TEXT PROVIDED:

The Dothraki mounted nomads rely on rapid attacks by unarmored light cavalry, eschewing armor to rely on speed and maneuverability. Their riders also double as mounted archers. A large Dothraki tribe is known as a khalasar, each of which is ruled by a Khal. Khalasars are subdivided into khas, each of which is commanded by a captain known as a ko (plural, kos). The Dothraki have historically shown great tactical skill in dividing up their kos and directing them to make feints and attack enemy forces in pincer movements.
- See main article "Ships"
The Seven Kingdoms also employ a large number of naval forces. The three main fleets are:
- The Royal Fleet - stationed in the east at King's Landing and Dragonstone) island)
- The Redwyne Fleet - stationed at the Arbor in the southwest
- The Iron Fleet - located in the Iron Islands to the west
Most lords on the coasts keep a major galleon or three to ward off pirates and smugglers, along with several smaller coastal boats. Some of the more powerful Noble houses do maintain their own small fleets. The Hightowers and Tyrells are careful to keep their own defensive fleets to ward against the threat of the nearby ironborn - the Shield Islands at the mouth of the Mander River are garrisoned by the Tyrells to defend against the ironborn sailing up it to attack Highgarden. Similarly, the Lannisters maintain a large defensive fleet in the Westerlands - but they rarely move it away from Lannisport, because they are located closest to the Iron Islands and are wary of a quick attack.
The North and Dorne have hardly any strength at sea. Dorne has a very rugged coast with few natural harbors, and there is not enough wood in that desert region to construct a fleet with. In contrast, the North has massive coastlines on both the eastern and western sides of the continent. These coasts are far too vast for any fleet to effectively patrol, and the North as a whole is not wealthy enough to afford one, so its lords usually have to react to invaders from the ocean by repulsing them on land. The North is, however, home to the small port city White Harbor, ruled by House Manderly, and what strength the North has at sea can be found there.

TASKS FOR THIS EXERCISE:
A: Do these statements agree with the passage on Dothraki and Westerosi military forces? Answer yes or no for each, quoting the words from the passage that decide it. (i) The Redwyne Fleet is stationed at the Arbor. (ii) Dothraki riders wear heavy armor in battle. (iii) The Lannisters often move their defensive fleet far from Lannisport.
B: Continue the passage on Dothraki and Westerosi military forces, starting after its last sentence.

SUPPLIED RECORDS:
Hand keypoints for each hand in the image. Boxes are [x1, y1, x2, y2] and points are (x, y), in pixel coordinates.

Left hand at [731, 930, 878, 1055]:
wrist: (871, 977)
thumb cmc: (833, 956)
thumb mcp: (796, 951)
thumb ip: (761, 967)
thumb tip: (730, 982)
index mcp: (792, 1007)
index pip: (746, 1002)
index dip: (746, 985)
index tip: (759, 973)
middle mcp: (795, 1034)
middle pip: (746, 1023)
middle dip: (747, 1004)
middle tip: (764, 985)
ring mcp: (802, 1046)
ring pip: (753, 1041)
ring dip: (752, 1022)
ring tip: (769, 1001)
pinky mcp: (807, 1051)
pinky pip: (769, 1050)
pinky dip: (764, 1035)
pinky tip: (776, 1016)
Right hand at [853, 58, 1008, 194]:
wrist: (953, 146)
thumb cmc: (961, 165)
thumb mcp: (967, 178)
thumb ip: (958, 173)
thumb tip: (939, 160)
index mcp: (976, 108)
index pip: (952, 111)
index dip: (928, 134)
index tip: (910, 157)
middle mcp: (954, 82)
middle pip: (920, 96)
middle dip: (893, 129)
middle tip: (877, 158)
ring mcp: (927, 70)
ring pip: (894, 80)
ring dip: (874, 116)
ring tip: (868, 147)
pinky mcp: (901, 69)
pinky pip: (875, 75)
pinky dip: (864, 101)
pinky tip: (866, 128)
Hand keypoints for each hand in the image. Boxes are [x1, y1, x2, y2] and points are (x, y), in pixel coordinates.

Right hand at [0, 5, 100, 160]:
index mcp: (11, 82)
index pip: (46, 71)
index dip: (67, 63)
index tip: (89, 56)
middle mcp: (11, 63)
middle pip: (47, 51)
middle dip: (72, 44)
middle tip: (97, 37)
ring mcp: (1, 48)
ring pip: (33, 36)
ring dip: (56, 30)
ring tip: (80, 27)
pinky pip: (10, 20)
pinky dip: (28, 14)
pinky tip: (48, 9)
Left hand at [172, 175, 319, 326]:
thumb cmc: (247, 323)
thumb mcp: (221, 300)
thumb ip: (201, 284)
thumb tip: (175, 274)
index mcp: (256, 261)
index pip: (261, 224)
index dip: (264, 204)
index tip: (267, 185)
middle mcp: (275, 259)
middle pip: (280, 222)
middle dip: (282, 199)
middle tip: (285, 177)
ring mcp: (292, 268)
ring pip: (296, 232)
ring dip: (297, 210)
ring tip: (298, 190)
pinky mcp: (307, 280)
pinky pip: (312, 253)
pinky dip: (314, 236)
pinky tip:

EXERCISE RESULTS:
A:
(i) Yes: "The Redwyne Fleet - stationed at the Arbor in the southwest"
(ii) No: "eschewing armor to rely on speed and maneuverability"
(iii) No: "they rarely move it away from Lannisport"

B:
The Free Cities located on the coasts all maintain very large fleets, both warships and their merchant marines. Norvos and Qohor are located inland so they do not have ocean-going vessels, though they do have military strength on the network of the Rhoyne River. Slaver's Bay and Qarth similarly maintain large numbers of ships for both trade and warfare.
The Dothraki possess no strength at sea at all - even though the northern side of the Dothraki Sea has a very long coastline, their powerbase has always been on the large flat plains of the interior. The Dothraki infamously fear any water that a horse will not drink (saltwater), and are extremely reluctant to even travel in boats. The Dothraki use ships so rarely that their language doesn't even have a true word for "boat": the term they use when they rarely do need to describe them is literally "wooden horses", as like a horse they are a means of transport.
The Summer Islands, located directly south from the Narrow Sea between Westeros and Essos, also have a very large trading fleet, whose vessels are more than capable of defending themselves against pirates.